DATA PROVIDED —
-- Opening Marker --

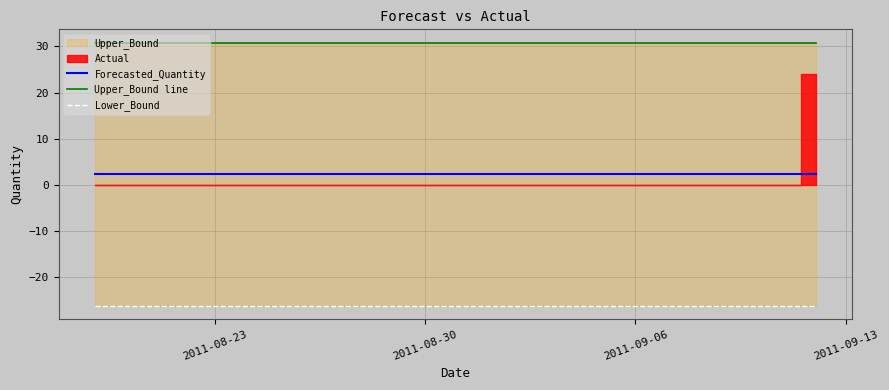

Which series has the largest total across all categories?

Upper_Bound line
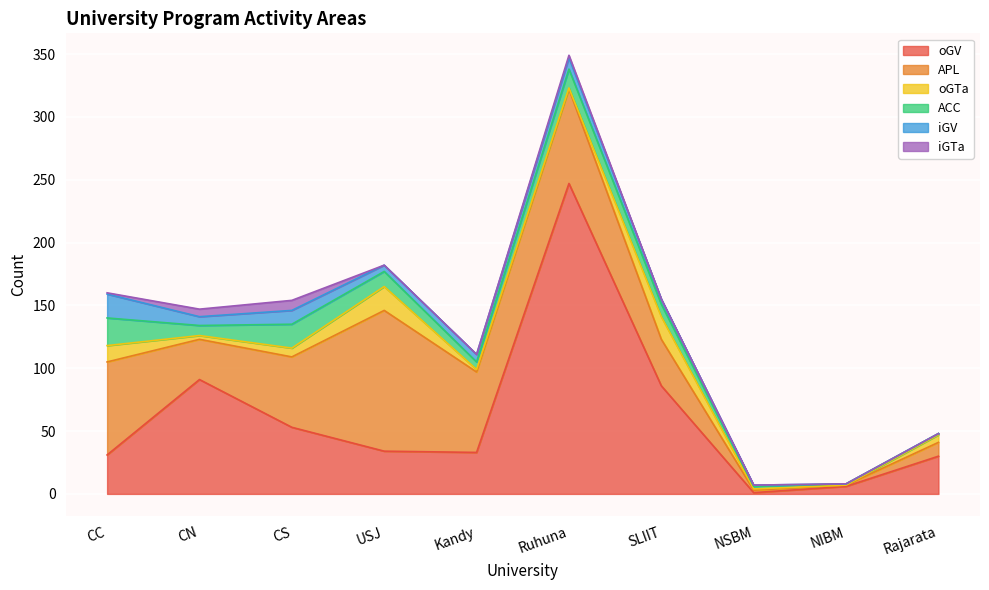

Reading left to right, extract all data points from this chart.

oGV: CC=31	CN=91	CS=53	USJ=34	Kandy=33	Ruhuna=247	SLIIT=86	NSBM=1	NIBM=6	Rajarata=30
APL: CC=74	CN=32	CS=56	USJ=112	Kandy=64	Ruhuna=75	SLIIT=37	NSBM=2	NIBM=1	Rajarata=11
oGTa: CC=13	CN=3	CS=7	USJ=19	Kandy=2	Ruhuna=1	SLIIT=18	NSBM=1	NIBM=0	Rajarata=6
ACC: CC=22	CN=8	CS=19	USJ=12	Kandy=6	Ruhuna=15	SLIIT=10	NSBM=2	NIBM=1	Rajarata=1
iGV: CC=19	CN=7	CS=11	USJ=5	Kandy=6	Ruhuna=9	SLIIT=4	NSBM=1	NIBM=0	Rajarata=0
iGTa: CC=1	CN=6	CS=8	USJ=0	Kandy=0	Ruhuna=2	SLIIT=0	NSBM=0	NIBM=0	Rajarata=0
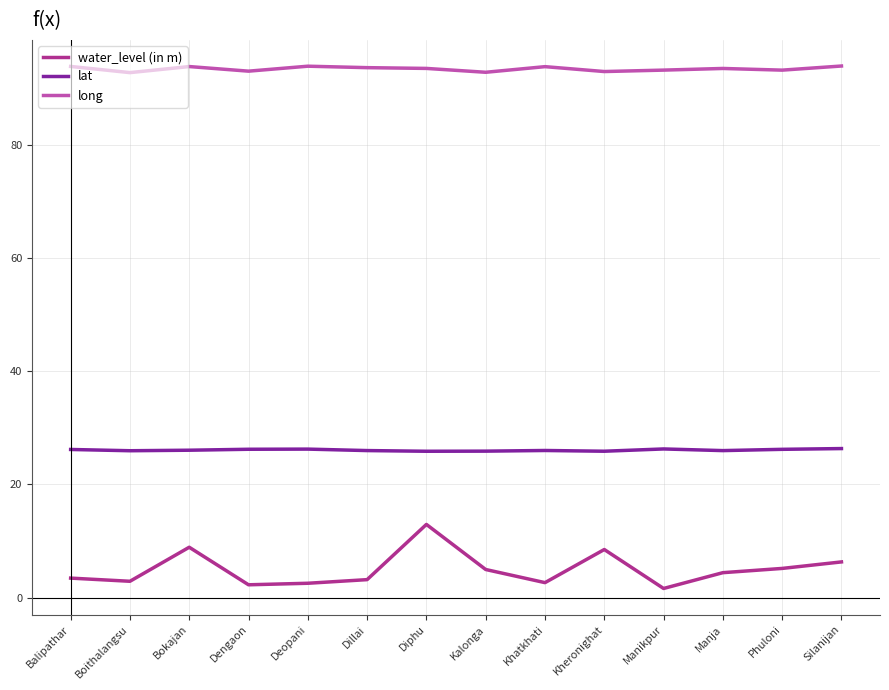

How many lines are shown in the chart?

3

-- Closing Marker --

WHAT YOU ARE ASKED TO DO —
Rewrite all the items above with every occurrence of "chart" changed to "graph" and nothing else altered. Omit the pictures.

RESULT FOR THIS TASK —
Which series has the largest total across all categories?

Upper_Bound line

Reading left to right, extract all data points from this graph.

oGV: CC=31	CN=91	CS=53	USJ=34	Kandy=33	Ruhuna=247	SLIIT=86	NSBM=1	NIBM=6	Rajarata=30
APL: CC=74	CN=32	CS=56	USJ=112	Kandy=64	Ruhuna=75	SLIIT=37	NSBM=2	NIBM=1	Rajarata=11
oGTa: CC=13	CN=3	CS=7	USJ=19	Kandy=2	Ruhuna=1	SLIIT=18	NSBM=1	NIBM=0	Rajarata=6
ACC: CC=22	CN=8	CS=19	USJ=12	Kandy=6	Ruhuna=15	SLIIT=10	NSBM=2	NIBM=1	Rajarata=1
iGV: CC=19	CN=7	CS=11	USJ=5	Kandy=6	Ruhuna=9	SLIIT=4	NSBM=1	NIBM=0	Rajarata=0
iGTa: CC=1	CN=6	CS=8	USJ=0	Kandy=0	Ruhuna=2	SLIIT=0	NSBM=0	NIBM=0	Rajarata=0

How many lines are shown in the graph?

3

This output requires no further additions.